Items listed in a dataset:
::::

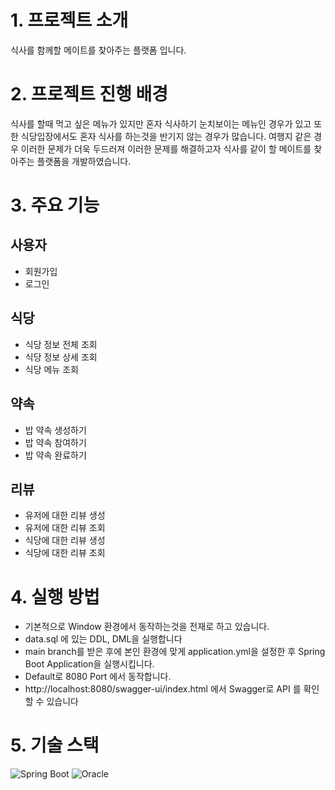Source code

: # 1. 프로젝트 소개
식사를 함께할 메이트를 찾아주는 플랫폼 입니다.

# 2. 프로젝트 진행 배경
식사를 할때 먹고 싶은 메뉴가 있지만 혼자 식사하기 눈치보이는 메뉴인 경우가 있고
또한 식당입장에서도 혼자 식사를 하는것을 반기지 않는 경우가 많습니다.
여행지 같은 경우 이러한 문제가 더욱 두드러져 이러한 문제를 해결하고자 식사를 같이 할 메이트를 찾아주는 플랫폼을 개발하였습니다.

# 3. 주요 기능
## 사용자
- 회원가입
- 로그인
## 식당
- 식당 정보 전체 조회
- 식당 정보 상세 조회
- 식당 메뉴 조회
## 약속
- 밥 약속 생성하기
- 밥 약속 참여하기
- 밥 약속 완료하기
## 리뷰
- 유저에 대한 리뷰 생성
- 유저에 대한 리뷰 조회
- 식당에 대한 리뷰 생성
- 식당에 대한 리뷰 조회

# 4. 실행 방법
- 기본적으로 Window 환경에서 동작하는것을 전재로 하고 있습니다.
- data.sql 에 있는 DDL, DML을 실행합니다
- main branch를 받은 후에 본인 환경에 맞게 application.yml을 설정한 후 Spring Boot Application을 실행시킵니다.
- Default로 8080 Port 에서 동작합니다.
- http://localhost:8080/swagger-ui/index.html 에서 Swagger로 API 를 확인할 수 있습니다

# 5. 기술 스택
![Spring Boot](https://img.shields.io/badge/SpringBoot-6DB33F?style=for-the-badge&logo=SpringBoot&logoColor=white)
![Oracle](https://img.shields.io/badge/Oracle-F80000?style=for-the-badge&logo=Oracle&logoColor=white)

::::

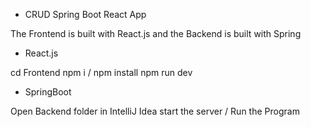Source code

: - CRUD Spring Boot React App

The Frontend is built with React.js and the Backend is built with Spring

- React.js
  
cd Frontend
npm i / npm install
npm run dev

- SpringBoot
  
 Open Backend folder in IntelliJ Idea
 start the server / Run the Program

::::

Only the lines above starting with the one with "cd Frontend" and going through the one with "start the server / Run the Program" are to be copied, word for word and with both ends kept.

cd Frontend
npm i / npm install
npm run dev

- SpringBoot
  
 Open Backend folder in IntelliJ Idea
 start the server / Run the Program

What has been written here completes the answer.